Уроды! Чего мне было раскаиваться? За какие грехи? После таблеток я узнал, что в прошлой жизни я был дебилом, и я подружился с этим прошлым человеком. Мне хотелось переплюнуть его. Он был народной патологией — я захотел стать хищником. Раздавленные шары —
Я стал растлевать в больнице маленьких ровесниц и торговать заграничными медикаментами. Я затерроризировал больных мальчиков, создал в больнице свою собственную партию и велел им всем носить красные галстуки — в знак протеста и ради реванша. Я знал, что мы все равно победим, потому что нас больше и мы все вместе сильнее. И мы победили. Врачей и нянечек мы связали и посадили под замок в больничный детский морг. Некоторые из них сразу же умерли от пыток и разрыва сердца. Слабенькие, тщедушные существа, они даже на коленях, под пыткой, пытались распропагандировать нас, обещали мешок подарков.

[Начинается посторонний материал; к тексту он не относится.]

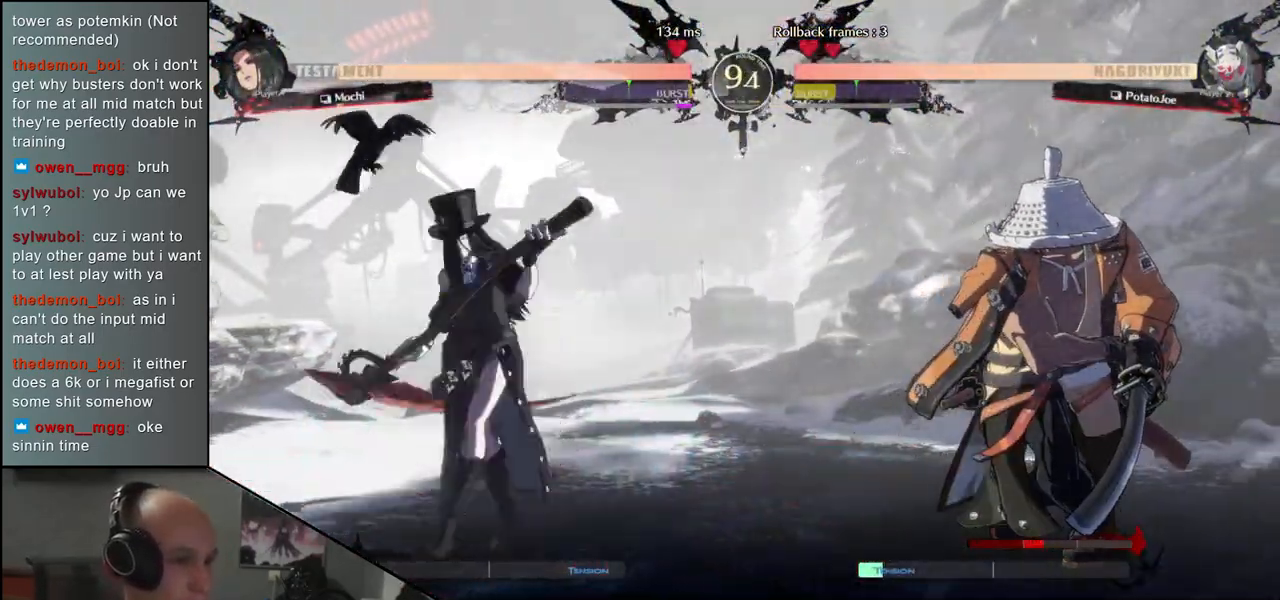
{"dt_ms": 500, "buttons": [], "left_stick": "center", "events": [[33, "left_stick", "down"], [100, "left_stick", "left"], [133, "TRIANGLE", "down"], [200, "left_stick", "right"], [217, "TRIANGLE", "up"], [300, "left_stick", "down"], [350, "left_stick", "left"], [383, "L2", "down"], [450, "L2", "up"], [450, "left_stick", "center"]]}
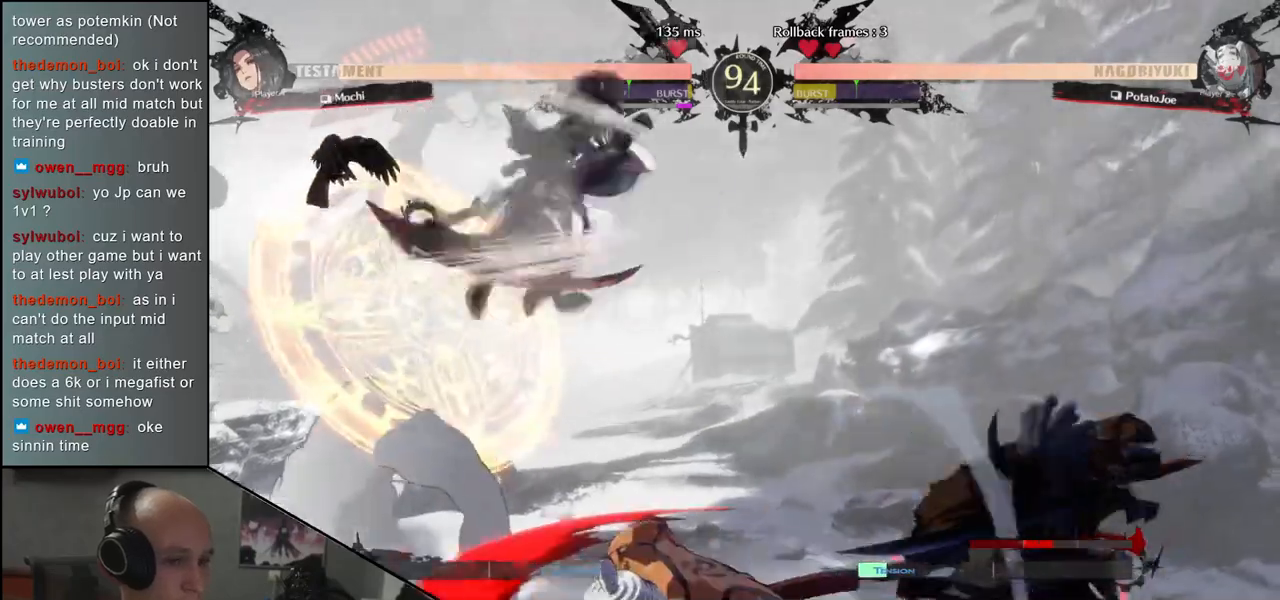
{"dt_ms": 500, "buttons": ["TRIANGLE"], "left_stick": "center", "events": [[100, "TRIANGLE", "down"], [200, "TRIANGLE", "up"], [317, "TRIANGLE", "down"], [400, "TRIANGLE", "up"], [500, "TRIANGLE", "down"]]}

Они не знали, что победа — наш главный подарок, они не знали, что мы держим круговую оборону, обложившись гранатометами, и весь мир говорит и пишет только о нас.
Конечно, когда берешь власть, когда ты пахан и вокруг тебя голодные парни, больные и калеки, с опухолями и свистящими легкими, с красными галстуками, нужно иметь партийную программу и звать народ за собой. Есть ли у меня харизма? У меня есть харизма. Я знаю, что такое харизма. Харизма — это перепутать да и нет. Это взорвать логику жизни, потянуть всех в сладкую пропасть мечты.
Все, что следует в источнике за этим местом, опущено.